TASK REQUIREMENTS:
Both the line with "staining of human" and the line with "is medium levels" in the records below must appear in the output, along with every line between them, exactly and with nothing added.
--------------------
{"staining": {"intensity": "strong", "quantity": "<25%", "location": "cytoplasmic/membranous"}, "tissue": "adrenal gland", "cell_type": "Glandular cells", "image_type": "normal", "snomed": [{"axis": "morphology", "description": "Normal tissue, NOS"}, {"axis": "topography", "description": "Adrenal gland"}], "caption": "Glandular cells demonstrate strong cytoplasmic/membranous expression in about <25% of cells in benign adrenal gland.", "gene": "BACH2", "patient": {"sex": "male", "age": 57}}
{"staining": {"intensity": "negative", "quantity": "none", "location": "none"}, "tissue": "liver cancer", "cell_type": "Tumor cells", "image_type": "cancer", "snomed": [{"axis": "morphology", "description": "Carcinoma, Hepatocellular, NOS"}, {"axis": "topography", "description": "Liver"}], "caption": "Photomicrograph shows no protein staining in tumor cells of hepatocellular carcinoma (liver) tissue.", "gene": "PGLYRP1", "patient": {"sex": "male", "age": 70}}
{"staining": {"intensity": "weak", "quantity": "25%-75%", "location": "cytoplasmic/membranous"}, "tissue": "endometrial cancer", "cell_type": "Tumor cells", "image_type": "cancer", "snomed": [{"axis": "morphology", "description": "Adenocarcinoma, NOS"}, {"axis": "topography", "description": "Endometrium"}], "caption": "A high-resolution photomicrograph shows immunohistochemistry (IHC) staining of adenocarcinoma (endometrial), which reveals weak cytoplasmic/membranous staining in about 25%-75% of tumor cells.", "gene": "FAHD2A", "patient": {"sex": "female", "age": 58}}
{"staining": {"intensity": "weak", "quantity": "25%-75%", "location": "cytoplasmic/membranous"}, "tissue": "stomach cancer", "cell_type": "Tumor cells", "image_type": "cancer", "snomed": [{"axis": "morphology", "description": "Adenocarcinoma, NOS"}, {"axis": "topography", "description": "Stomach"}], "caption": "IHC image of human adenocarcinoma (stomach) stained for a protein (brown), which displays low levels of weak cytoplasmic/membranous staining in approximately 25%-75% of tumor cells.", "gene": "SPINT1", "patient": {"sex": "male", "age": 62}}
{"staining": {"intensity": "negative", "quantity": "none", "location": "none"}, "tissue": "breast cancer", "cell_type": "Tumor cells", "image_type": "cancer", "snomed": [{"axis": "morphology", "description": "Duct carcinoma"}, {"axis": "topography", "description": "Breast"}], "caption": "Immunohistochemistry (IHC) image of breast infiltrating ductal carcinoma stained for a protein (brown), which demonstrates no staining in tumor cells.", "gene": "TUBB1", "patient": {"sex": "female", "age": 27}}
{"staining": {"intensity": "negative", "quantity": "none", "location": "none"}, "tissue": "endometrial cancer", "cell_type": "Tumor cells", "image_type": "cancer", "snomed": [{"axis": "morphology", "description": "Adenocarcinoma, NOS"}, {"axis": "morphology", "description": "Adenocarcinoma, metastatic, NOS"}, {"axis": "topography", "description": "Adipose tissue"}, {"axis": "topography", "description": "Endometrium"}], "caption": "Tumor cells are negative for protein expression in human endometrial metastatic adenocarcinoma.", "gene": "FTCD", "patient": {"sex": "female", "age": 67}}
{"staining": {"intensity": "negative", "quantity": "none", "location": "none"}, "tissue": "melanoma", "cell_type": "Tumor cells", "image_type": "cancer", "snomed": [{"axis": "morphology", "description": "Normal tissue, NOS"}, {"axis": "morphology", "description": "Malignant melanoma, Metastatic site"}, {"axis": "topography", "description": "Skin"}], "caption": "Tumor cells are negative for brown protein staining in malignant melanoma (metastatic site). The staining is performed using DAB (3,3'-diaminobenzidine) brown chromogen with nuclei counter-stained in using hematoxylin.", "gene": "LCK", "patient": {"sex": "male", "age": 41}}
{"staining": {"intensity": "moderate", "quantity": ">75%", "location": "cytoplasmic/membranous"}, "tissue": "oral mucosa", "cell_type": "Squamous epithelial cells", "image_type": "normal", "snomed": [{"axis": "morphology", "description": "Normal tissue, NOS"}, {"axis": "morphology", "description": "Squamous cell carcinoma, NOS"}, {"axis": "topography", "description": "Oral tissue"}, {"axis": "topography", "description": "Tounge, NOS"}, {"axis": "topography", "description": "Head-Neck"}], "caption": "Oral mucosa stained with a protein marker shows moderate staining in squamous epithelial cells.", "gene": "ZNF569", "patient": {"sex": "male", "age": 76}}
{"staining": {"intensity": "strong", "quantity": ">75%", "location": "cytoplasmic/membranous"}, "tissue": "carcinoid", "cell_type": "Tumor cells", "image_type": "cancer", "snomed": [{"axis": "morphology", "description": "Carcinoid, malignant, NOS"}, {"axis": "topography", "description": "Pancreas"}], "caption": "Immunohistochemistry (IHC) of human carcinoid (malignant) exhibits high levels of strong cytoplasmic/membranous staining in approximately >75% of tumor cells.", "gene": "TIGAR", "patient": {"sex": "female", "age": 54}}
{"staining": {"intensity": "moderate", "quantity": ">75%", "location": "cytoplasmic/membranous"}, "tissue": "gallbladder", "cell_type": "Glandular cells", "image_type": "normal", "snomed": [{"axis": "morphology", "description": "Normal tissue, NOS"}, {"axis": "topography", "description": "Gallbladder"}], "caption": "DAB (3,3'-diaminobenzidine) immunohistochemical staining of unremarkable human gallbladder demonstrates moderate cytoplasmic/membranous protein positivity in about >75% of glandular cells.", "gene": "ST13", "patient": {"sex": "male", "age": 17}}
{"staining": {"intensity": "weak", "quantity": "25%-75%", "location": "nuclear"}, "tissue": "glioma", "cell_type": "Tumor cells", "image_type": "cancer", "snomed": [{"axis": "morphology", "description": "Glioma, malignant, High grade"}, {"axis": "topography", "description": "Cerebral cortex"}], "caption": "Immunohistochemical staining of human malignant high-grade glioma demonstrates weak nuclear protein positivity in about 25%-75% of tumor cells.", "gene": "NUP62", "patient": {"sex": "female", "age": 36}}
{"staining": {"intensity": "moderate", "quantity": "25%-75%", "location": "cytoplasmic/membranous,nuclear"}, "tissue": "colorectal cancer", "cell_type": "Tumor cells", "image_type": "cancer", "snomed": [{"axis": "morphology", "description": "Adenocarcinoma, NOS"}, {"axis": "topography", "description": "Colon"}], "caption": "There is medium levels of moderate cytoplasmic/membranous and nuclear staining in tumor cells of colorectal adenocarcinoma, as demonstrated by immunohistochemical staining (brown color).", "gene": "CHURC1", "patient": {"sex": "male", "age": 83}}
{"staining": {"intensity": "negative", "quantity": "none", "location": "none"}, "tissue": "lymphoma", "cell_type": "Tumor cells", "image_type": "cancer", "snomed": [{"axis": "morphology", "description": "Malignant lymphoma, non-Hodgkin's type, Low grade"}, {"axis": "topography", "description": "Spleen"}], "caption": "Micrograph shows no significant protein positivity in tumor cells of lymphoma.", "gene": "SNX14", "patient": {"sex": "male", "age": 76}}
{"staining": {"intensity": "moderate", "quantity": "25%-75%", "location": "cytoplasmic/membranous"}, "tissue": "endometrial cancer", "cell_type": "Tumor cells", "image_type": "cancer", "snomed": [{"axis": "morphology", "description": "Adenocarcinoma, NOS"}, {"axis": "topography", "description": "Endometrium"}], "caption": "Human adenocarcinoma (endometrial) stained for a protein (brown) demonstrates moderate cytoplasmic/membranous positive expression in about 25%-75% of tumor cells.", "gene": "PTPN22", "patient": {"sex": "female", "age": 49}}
--------------------
SOLUTION TO THE EXERCISE:
{"staining": {"intensity": "weak", "quantity": "25%-75%", "location": "nuclear"}, "tissue": "glioma", "cell_type": "Tumor cells", "image_type": "cancer", "snomed": [{"axis": "morphology", "description": "Glioma, malignant, High grade"}, {"axis": "topography", "description": "Cerebral cortex"}], "caption": "Immunohistochemical staining of human malignant high-grade glioma demonstrates weak nuclear protein positivity in about 25%-75% of tumor cells.", "gene": "NUP62", "patient": {"sex": "female", "age": 36}}
{"staining": {"intensity": "moderate", "quantity": "25%-75%", "location": "cytoplasmic/membranous,nuclear"}, "tissue": "colorectal cancer", "cell_type": "Tumor cells", "image_type": "cancer", "snomed": [{"axis": "morphology", "description": "Adenocarcinoma, NOS"}, {"axis": "topography", "description": "Colon"}], "caption": "There is medium levels of moderate cytoplasmic/membranous and nuclear staining in tumor cells of colorectal adenocarcinoma, as demonstrated by immunohistochemical staining (brown color).", "gene": "CHURC1", "patient": {"sex": "male", "age": 83}}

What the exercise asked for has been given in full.